** DOCUMENT EXTRACT **
+++
Τρεις γυναίκες. Η ιστορία μιας ασπρόμαυρης  φωτογραφίας από το καλλιτεχνικό μπλογκ Dry Light. Την αναδημοσιεύουμε γιατί οι παλιές ιστορίες έχουν πάντα ενδιαφέρον.

Tentatively dated from around 1890, the three women in this cabinet portrait have been identified as Efrosini Venardos Chlentzos (1843-1935) and her daughters Kyrani and Maria, from the small village of Christoforianika on the island of Kythera. In 1869 Efrosini married Charalambos Chlentzos, an illiterate farmer and fisherman. Aged 18, he was eight years younger than her, something fairly unusual at the time; the birth of her first daughter, Kirani, shortly after the wedding may suggest an explanation. Charalambos was lost at sea sometime during the late 1870s, leaving Efrosini to bring up four children, two sons and two daughters, in extremely straightened circumstances; three of her children eventually emigrated to the United States, and it is to the descendants of Maria Chlentzos that we owe the survival of this photograph.

The portrait was taken in a professional studio, most likely in Piraeus or Athens, on the occasion of what must have been a very rare, perhaps even once-in-a-lifetime trip for a poor Kytherian family. Efrosini is in the unrelieved black of widow’s mourning which she will wear to the end of her own life, but it is her daughters’ dress which is at first sight puzzling: though both are in traditional costume, they are wearing not Kytherian outfits, but particularly elaborate versions of traditional Attic dress which it is certain they could never have afforded to own (see the print by Moraitis for comparison). The answer is that by the time this photograph was taken, it had become fashionable for middle and upper-class women to wear ‘traditional’ costume when being photographed; as the practice slowly percolated down the social ladder, studios took to keeping a number of outfits on the premises for clients to change into. Since it was obviously impossible to keep examples of the many regional costumes on hand, the Athenian studios at least were limited to the Amalia ensemble, the elegant variant of traditional dress devised under the Bavarian monarchy for the royal ladies-in-waiting, and the richly decorated formal Attic dress.
+++
** THE PROBLEM **
Continue the account of the studio portrait of the three Kytherian women from the point where it stops.

** DATASET SECTION **
+++
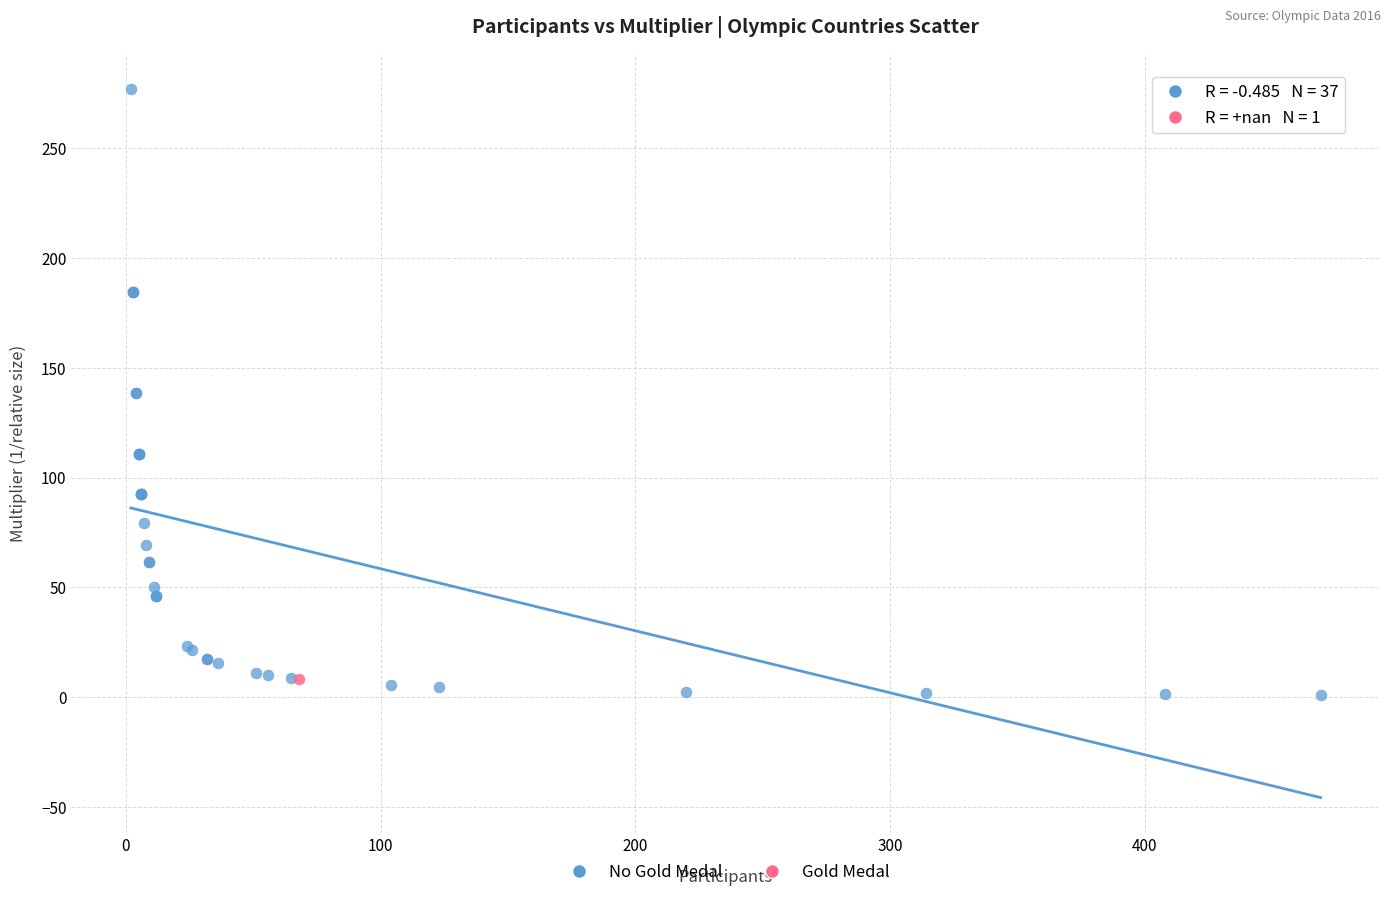

What are all the series names shown in the legend?

No Gold Medal, Gold Medal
+++
** RESULT OF THIS TASK **
Though frozen in the immobility requested by the unknown photographer, each of the three women has a different expression. Efrosini’s mouth is set, and her face and hands show the effects of a hard life and unremitting labour; she clutches and twists a handkerchief (which perhaps the photographer has given her) in order to keep her hands occupied. Standing, Kyrani, the eldest child and the only one not to leave Kythera – as the eldest daughter, it would be her duty to stay at home – has her mother’s mouth; while it is not yet set in Efrosini’s bitter lines, she has an expression of resignation, though she was eventually to marry and see at least one her five children follow her brothers and sister to the States. Wide-eyed Maria, the youngest, is the only one of the three looking not at the camera, but past it and into the future.